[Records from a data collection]
= = = = = = =

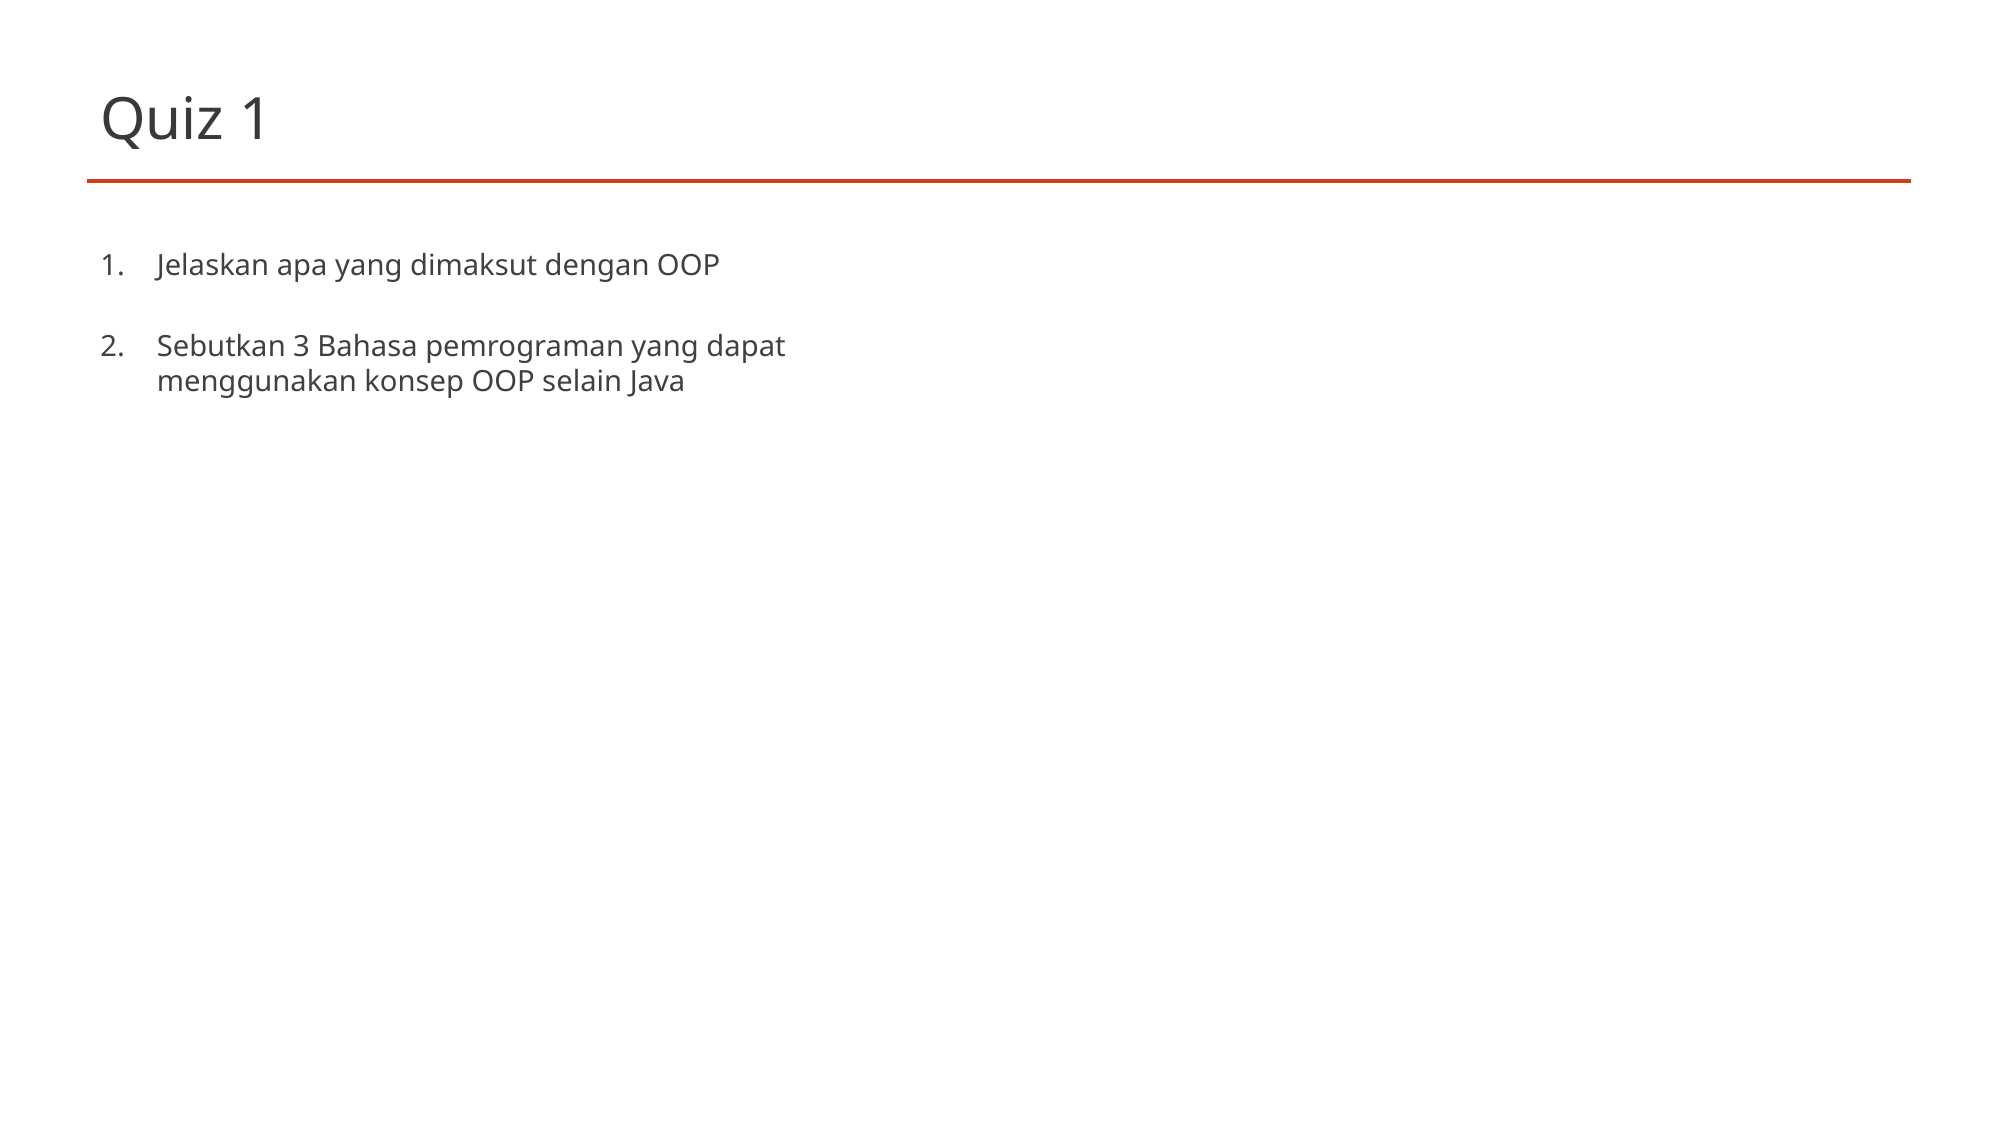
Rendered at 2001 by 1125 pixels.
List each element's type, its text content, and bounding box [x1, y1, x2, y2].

list Jelaskan apa yang dimaksut dengan OOP Sebutkan 3 Bahasa pemrograman yang dapat menggunakan konsep OOP selain Java [85, 238, 836, 891]
title Quiz 1 [85, 73, 1926, 165]
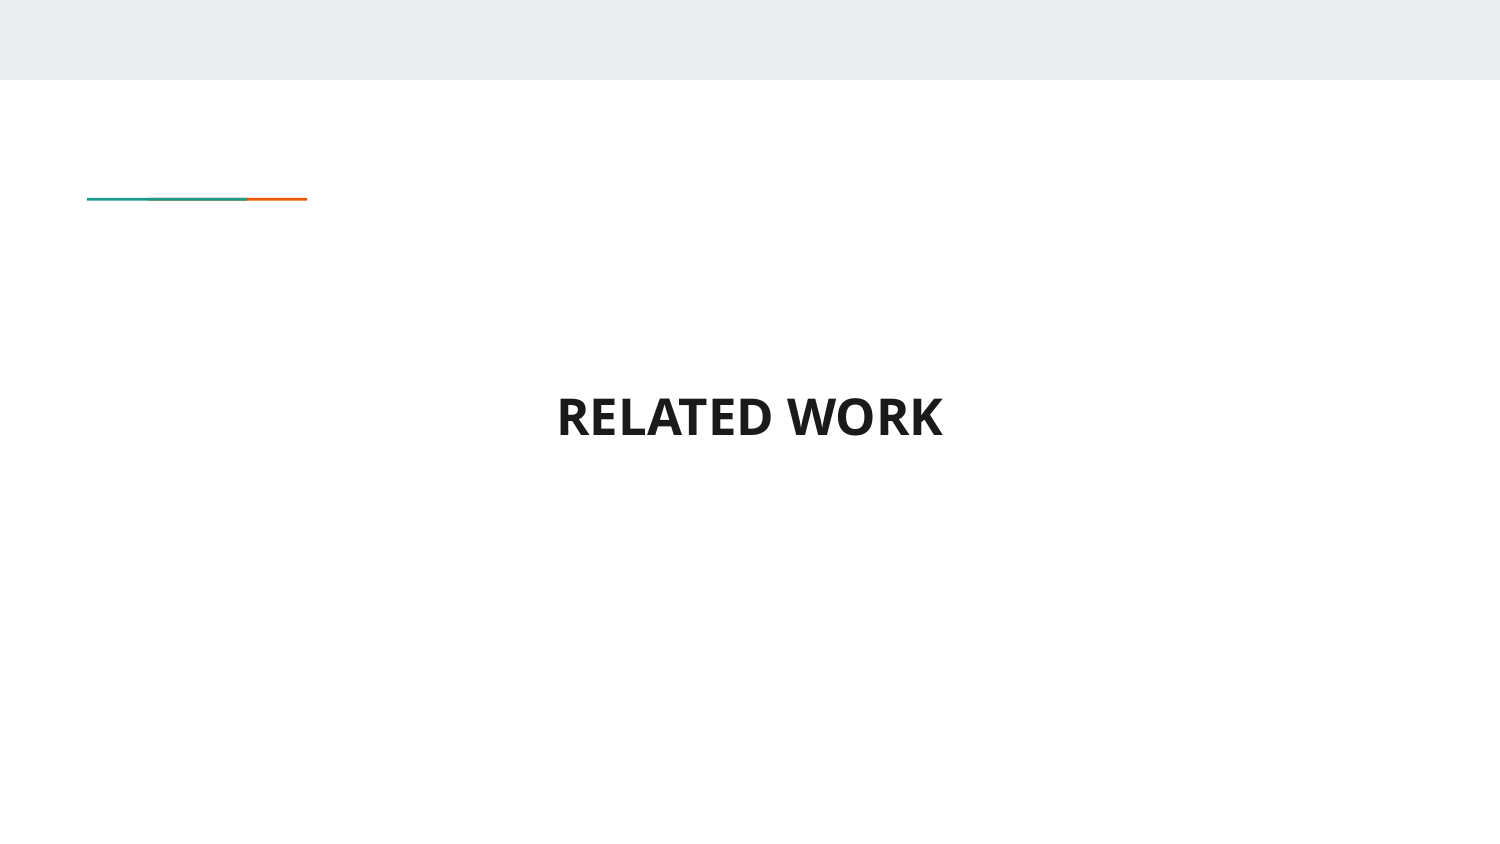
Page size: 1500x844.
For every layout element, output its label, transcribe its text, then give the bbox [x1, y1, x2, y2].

title RELATED WORK [119, 369, 1381, 457]
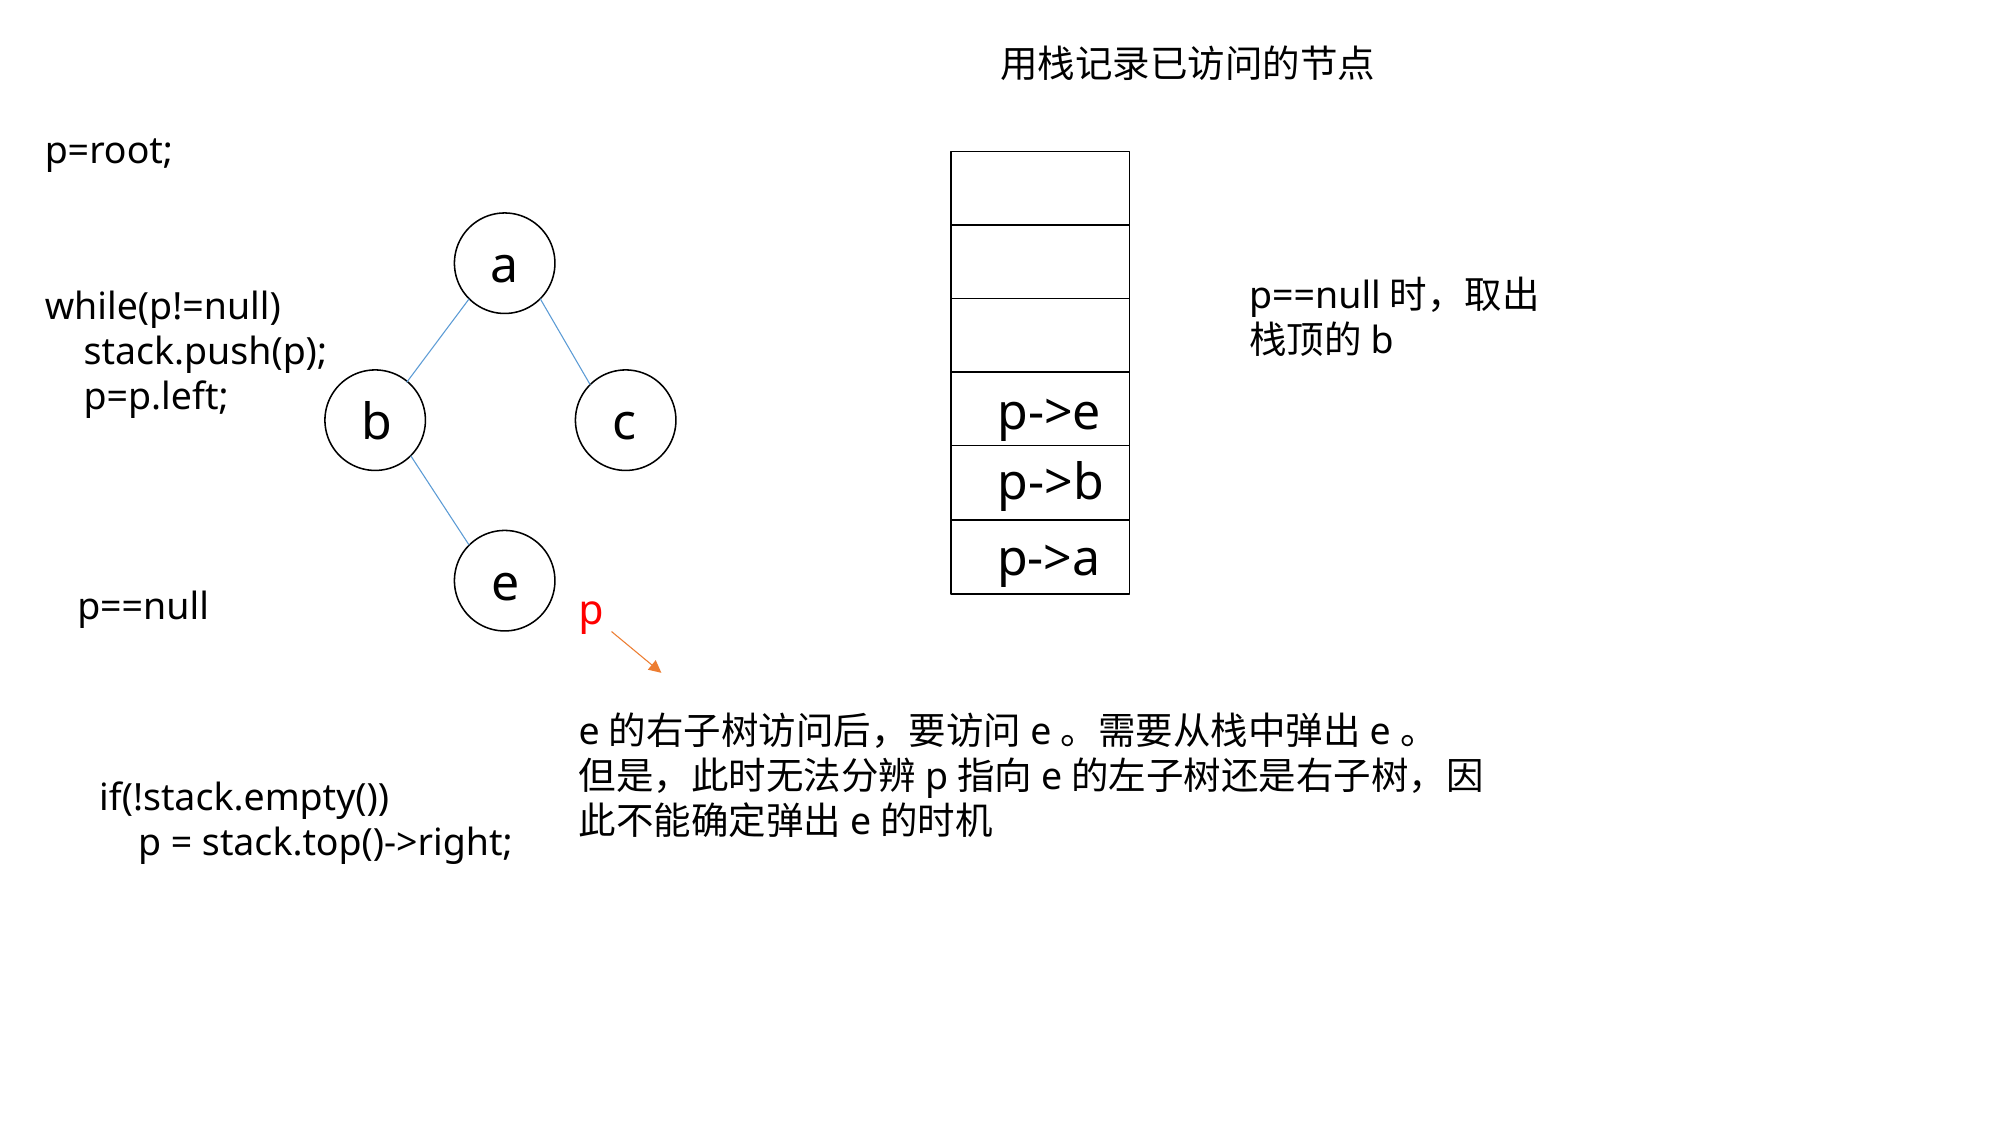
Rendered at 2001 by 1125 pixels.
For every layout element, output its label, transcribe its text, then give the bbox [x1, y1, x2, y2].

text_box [611, 631, 662, 673]
text_box [951, 519, 1130, 594]
text_box p->e [982, 372, 1117, 447]
text_box [454, 530, 555, 631]
text_box [951, 151, 1130, 224]
text_box if(!stack.empty()) p = stack.top()->right; [84, 765, 576, 871]
text_box [951, 445, 1130, 519]
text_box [406, 298, 470, 383]
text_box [410, 455, 470, 546]
text_box p->a [982, 518, 1116, 593]
text_box [951, 371, 1130, 445]
text_box p==null时，取出栈顶的b [1234, 263, 1591, 368]
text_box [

= = = = = = =

Goal of the exercise | The response consists of the data above printed line for line, with no pictures.

Response |
Rendered at 2001 by 1125 pixels.
List each element's type, its text content, and bounding box [x1, y1, x2, y2].

list Jelaskan apa yang dimaksut dengan OOP Sebutkan 3 Bahasa pemrograman yang dapat menggunakan konsep OOP selain Java [85, 238, 836, 891]
title Quiz 1 [85, 73, 1926, 165]
Page size: 1500x844.
For every layout element, output its label, transcribe its text, then give the bbox [x1, y1, x2, y2].

title RELATED WORK [119, 369, 1381, 457]
Rendered at 2001 by 1125 pixels.
For every layout element, output its label, transcribe its text, then give the bbox [x1, y1, x2, y2].

text_box [611, 631, 662, 673]
text_box [951, 519, 1130, 594]
text_box p->e [982, 372, 1117, 447]
text_box [454, 530, 555, 631]
text_box [951, 151, 1130, 224]
text_box if(!stack.empty()) p = stack.top()->right; [84, 765, 576, 871]
text_box [951, 445, 1130, 519]
text_box [406, 298, 470, 383]
text_box [410, 455, 470, 546]
text_box p->a [982, 518, 1116, 593]
text_box [951, 371, 1130, 445]
text_box p==null时，取出栈顶的b [1234, 263, 1591, 368]
text_box [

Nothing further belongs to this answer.